Return every line of the listing below so that it matches the original exactly.

* DATA TO PROCESS
++++++++++

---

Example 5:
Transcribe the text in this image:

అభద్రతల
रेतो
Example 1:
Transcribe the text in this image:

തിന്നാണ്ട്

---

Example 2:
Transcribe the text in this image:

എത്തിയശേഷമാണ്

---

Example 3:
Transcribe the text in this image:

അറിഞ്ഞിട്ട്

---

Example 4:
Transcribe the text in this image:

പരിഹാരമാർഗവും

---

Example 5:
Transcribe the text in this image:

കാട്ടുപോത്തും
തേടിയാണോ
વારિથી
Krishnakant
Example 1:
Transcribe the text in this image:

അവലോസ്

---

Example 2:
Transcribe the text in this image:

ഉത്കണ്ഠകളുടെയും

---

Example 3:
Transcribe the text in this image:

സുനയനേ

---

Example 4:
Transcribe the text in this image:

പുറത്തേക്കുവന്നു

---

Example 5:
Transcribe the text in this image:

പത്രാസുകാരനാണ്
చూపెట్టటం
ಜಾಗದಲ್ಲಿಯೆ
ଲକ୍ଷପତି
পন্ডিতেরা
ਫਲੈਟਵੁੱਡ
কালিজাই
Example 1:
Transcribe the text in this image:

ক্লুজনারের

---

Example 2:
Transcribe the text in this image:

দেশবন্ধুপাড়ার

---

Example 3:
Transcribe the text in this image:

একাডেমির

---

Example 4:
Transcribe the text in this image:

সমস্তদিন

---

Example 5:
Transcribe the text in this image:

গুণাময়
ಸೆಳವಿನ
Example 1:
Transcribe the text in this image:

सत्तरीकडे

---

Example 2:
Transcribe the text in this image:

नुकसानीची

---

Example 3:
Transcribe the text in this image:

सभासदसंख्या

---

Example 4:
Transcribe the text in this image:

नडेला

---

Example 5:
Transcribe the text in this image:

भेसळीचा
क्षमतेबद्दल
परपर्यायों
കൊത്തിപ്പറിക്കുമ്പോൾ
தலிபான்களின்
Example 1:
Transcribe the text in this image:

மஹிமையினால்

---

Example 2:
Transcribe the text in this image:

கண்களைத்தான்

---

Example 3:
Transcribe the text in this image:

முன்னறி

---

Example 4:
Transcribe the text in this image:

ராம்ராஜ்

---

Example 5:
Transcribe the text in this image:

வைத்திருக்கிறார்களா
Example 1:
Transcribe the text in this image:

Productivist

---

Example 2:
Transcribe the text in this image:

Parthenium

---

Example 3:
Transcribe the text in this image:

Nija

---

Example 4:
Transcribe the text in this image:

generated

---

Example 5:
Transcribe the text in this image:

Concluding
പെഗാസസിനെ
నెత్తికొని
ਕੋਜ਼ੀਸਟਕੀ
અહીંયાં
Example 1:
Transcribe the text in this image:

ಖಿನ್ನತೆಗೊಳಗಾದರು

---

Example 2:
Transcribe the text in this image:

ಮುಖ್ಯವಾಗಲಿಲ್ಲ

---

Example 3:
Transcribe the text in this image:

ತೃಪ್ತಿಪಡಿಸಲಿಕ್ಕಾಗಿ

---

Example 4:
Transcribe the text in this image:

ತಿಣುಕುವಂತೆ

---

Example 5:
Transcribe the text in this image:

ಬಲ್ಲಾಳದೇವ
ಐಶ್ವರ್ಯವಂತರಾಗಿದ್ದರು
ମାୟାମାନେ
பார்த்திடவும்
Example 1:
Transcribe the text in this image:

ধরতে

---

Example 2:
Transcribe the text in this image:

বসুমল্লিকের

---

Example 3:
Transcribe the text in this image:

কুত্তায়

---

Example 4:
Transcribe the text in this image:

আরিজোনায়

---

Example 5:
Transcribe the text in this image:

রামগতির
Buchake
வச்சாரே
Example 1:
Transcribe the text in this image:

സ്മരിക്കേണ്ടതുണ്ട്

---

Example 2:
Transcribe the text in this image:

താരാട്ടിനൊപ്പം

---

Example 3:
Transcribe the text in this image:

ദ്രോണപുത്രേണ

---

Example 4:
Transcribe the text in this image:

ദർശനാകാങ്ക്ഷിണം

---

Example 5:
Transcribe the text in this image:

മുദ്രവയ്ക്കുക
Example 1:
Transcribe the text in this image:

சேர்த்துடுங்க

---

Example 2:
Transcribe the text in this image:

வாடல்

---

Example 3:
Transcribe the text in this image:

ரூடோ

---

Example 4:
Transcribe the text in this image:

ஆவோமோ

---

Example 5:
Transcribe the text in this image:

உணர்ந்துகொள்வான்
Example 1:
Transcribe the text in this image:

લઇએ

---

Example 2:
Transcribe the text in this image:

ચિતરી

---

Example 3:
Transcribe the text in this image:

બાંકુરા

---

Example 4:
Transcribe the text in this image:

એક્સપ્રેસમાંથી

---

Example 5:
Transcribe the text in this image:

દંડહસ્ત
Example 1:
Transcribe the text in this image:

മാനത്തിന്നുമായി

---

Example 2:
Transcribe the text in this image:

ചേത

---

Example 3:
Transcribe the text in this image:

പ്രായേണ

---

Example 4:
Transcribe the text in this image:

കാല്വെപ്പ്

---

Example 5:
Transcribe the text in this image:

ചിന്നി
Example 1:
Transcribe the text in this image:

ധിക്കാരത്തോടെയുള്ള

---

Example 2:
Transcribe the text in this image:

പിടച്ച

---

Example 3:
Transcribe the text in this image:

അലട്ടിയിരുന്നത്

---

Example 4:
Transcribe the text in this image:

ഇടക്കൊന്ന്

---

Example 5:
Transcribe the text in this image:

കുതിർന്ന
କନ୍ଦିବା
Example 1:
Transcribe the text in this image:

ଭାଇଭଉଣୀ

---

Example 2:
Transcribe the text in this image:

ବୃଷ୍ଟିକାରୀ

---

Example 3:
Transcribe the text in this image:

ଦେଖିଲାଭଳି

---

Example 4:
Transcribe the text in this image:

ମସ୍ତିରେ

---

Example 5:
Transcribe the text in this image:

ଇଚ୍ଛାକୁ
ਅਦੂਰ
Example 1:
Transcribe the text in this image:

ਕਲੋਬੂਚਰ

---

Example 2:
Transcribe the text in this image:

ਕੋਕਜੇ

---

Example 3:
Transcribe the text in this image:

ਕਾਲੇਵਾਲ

++++++++++

* REPLY
---

Example 5:
Transcribe the text in this image:

అభద్రతల
रेतो
Example 1:
Transcribe the text in this image:

തിന്നാണ്ട്

---

Example 2:
Transcribe the text in this image:

എത്തിയശേഷമാണ്

---

Example 3:
Transcribe the text in this image:

അറിഞ്ഞിട്ട്

---

Example 4:
Transcribe the text in this image:

പരിഹാരമാർഗവും

---

Example 5:
Transcribe the text in this image:

കാട്ടുപോത്തും
തേടിയാണോ
વારિથી
Krishnakant
Example 1:
Transcribe the text in this image:

അവലോസ്

---

Example 2:
Transcribe the text in this image:

ഉത്കണ്ഠകളുടെയും

---

Example 3:
Transcribe the text in this image:

സുനയനേ

---

Example 4:
Transcribe the text in this image:

പുറത്തേക്കുവന്നു

---

Example 5:
Transcribe the text in this image:

പത്രാസുകാരനാണ്
చూపెట్టటం
ಜಾಗದಲ್ಲಿಯೆ
ଲକ୍ଷପତି
পন্ডিতেরা
ਫਲੈਟਵੁੱਡ
কালিজাই
Example 1:
Transcribe the text in this image:

ক্লুজনারের

---

Example 2:
Transcribe the text in this image:

দেশবন্ধুপাড়ার

---

Example 3:
Transcribe the text in this image:

একাডেমির

---

Example 4:
Transcribe the text in this image:

সমস্তদিন

---

Example 5:
Transcribe the text in this image:

গুণাময়
ಸೆಳವಿನ
Example 1:
Transcribe the text in this image:

सत्तरीकडे

---

Example 2:
Transcribe the text in this image:

नुकसानीची

---

Example 3:
Transcribe the text in this image:

सभासदसंख्या

---

Example 4:
Transcribe the text in this image:

नडेला

---

Example 5:
Transcribe the text in this image:

भेसळीचा
क्षमतेबद्दल
परपर्यायों
കൊത്തിപ്പറിക്കുമ്പോൾ
தலிபான்களின்
Example 1:
Transcribe the text in this image:

மஹிமையினால்

---

Example 2:
Transcribe the text in this image:

கண்களைத்தான்

---

Example 3:
Transcribe the text in this image:

முன்னறி

---

Example 4:
Transcribe the text in this image:

ராம்ராஜ்

---

Example 5:
Transcribe the text in this image:

வைத்திருக்கிறார்களா
Example 1:
Transcribe the text in this image:

Productivist

---

Example 2:
Transcribe the text in this image:

Parthenium

---

Example 3:
Transcribe the text in this image:

Nija

---

Example 4:
Transcribe the text in this image:

generated

---

Example 5:
Transcribe the text in this image:

Concluding
പെഗാസസിനെ
నెత్తికొని
ਕੋਜ਼ੀਸਟਕੀ
અહીંયાં
Example 1:
Transcribe the text in this image:

ಖಿನ್ನತೆಗೊಳಗಾದರು

---

Example 2:
Transcribe the text in this image:

ಮುಖ್ಯವಾಗಲಿಲ್ಲ

---

Example 3:
Transcribe the text in this image:

ತೃಪ್ತಿಪಡಿಸಲಿಕ್ಕಾಗಿ

---

Example 4:
Transcribe the text in this image:

ತಿಣುಕುವಂತೆ

---

Example 5:
Transcribe the text in this image:

ಬಲ್ಲಾಳದೇವ
ಐಶ್ವರ್ಯವಂತರಾಗಿದ್ದರು
ମାୟାମାନେ
பார்த்திடவும்
Example 1:
Transcribe the text in this image:

ধরতে

---

Example 2:
Transcribe the text in this image:

বসুমল্লিকের

---

Example 3:
Transcribe the text in this image:

কুত্তায়

---

Example 4:
Transcribe the text in this image:

আরিজোনায়

---

Example 5:
Transcribe the text in this image:

রামগতির
Buchake
வச்சாரே
Example 1:
Transcribe the text in this image:

സ്മരിക്കേണ്ടതുണ്ട്

---

Example 2:
Transcribe the text in this image:

താരാട്ടിനൊപ്പം

---

Example 3:
Transcribe the text in this image:

ദ്രോണപുത്രേണ

---

Example 4:
Transcribe the text in this image:

ദർശനാകാങ്ക്ഷിണം

---

Example 5:
Transcribe the text in this image:

മുദ്രവയ്ക്കുക
Example 1:
Transcribe the text in this image:

சேர்த்துடுங்க

---

Example 2:
Transcribe the text in this image:

வாடல்

---

Example 3:
Transcribe the text in this image:

ரூடோ

---

Example 4:
Transcribe the text in this image:

ஆவோமோ

---

Example 5:
Transcribe the text in this image:

உணர்ந்துகொள்வான்
Example 1:
Transcribe the text in this image:

લઇએ

---

Example 2:
Transcribe the text in this image:

ચિતરી

---

Example 3:
Transcribe the text in this image:

બાંકુરા

---

Example 4:
Transcribe the text in this image:

એક્સપ્રેસમાંથી

---

Example 5:
Transcribe the text in this image:

દંડહસ્ત
Example 1:
Transcribe the text in this image:

മാനത്തിന്നുമായി

---

Example 2:
Transcribe the text in this image:

ചേത

---

Example 3:
Transcribe the text in this image:

പ്രായേണ

---

Example 4:
Transcribe the text in this image:

കാല്വെപ്പ്

---

Example 5:
Transcribe the text in this image:

ചിന്നി
Example 1:
Transcribe the text in this image:

ധിക്കാരത്തോടെയുള്ള

---

Example 2:
Transcribe the text in this image:

പിടച്ച

---

Example 3:
Transcribe the text in this image:

അലട്ടിയിരുന്നത്

---

Example 4:
Transcribe the text in this image:

ഇടക്കൊന്ന്

---

Example 5:
Transcribe the text in this image:

കുതിർന്ന
କନ୍ଦିବା
Example 1:
Transcribe the text in this image:

ଭାଇଭଉଣୀ

---

Example 2:
Transcribe the text in this image:

ବୃଷ୍ଟିକାରୀ

---

Example 3:
Transcribe the text in this image:

ଦେଖିଲାଭଳି

---

Example 4:
Transcribe the text in this image:

ମସ୍ତିରେ

---

Example 5:
Transcribe the text in this image:

ଇଚ୍ଛାକୁ
ਅਦੂਰ
Example 1:
Transcribe the text in this image:

ਕਲੋਬੂਚਰ

---

Example 2:
Transcribe the text in this image:

ਕੋਕਜੇ

---

Example 3:
Transcribe the text in this image:

ਕਾਲੇਵਾਲ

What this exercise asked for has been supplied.